For now, not one of these crisp pixellated NPCs has yet to ask my permission in unlawfully proroguing parliament. Truth be told, I'm not sure this country even has a parliament. Well, that's not very democratic, is it?

Once court is all wrapped up, you've got free reign to follow up on any leads you'd overheard during the morning call. Check up on the flooded dungeon, have a heart-to-heart with your daughter on the castle walls, refuse to release a prisoner who swears he's the chosen one. Regular, normal, daily kingly doings.

You can also send out generals, advisors and witch hunters to get their hands dirty in your stead. Do you think I'd be caught dead near the bog-goblins? No, please, Sir Reginald can handle it.

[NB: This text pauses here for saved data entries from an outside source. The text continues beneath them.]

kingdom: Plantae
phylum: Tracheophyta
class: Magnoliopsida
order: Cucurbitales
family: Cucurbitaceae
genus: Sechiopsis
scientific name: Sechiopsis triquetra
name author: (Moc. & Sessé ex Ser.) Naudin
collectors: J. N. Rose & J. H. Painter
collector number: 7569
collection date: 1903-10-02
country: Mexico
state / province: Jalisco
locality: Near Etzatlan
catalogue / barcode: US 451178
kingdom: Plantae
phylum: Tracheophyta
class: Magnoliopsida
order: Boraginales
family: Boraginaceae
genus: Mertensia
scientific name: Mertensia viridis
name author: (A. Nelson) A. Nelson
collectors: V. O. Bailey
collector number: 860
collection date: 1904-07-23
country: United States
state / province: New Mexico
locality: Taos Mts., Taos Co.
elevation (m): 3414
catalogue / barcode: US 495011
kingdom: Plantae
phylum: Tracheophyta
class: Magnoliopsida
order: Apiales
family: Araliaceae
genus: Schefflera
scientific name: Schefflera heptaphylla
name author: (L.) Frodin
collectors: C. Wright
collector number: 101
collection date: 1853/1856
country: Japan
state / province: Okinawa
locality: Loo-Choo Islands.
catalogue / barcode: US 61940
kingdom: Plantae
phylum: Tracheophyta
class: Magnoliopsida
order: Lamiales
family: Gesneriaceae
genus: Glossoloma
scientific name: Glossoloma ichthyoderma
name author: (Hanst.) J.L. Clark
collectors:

What I absolutely wasn't expecting was for Yes, Your Grace to be as much about being an absolute doofus of a dad as it is running a kingdom. The preview build I checked out opens on you playing a nice game of hide-n-seek with the family - only, your wife is in no mood for your nonsense, and two of your three daughters won't stop hurling insults at each other. Old King Eryk is a bit of an airhead himself, filled with an endearing, bumbling naivete hardly proper for a man of his station.

Keep the rabble and relatives in check, and you might even keep your head attached to your shoulders. Yes, Your Grace sits on Steam's throne sometime next year.